[GIVEN DATA Boundary: Start]

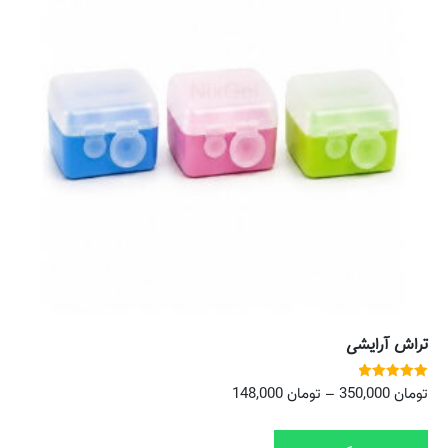
تراش آرایشی
نمره
تومان
350,000
–
تومان
148,000
5.00
از 5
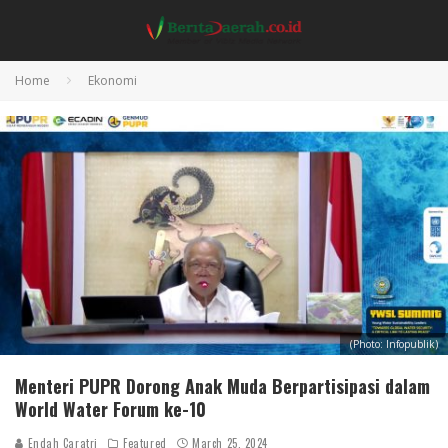
Home
Ekonomi
(Photo: Infopublik)
Menteri PUPR Dorong Anak Muda Berpartisipasi dalam
World Water Forum ke-10
Endah Caratri
Featured
March 25, 2024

[GIVEN DATA Boundary: End]

Type the entries above out again exactly, with no pictures.

تراش آرایشی
نمره
تومان
350,000
–
تومان
148,000
5.00
از 5
Home
Ekonomi
(Photo: Infopublik)
Menteri PUPR Dorong Anak Muda Berpartisipasi dalam
World Water Forum ke-10
Endah Caratri
Featured
March 25, 2024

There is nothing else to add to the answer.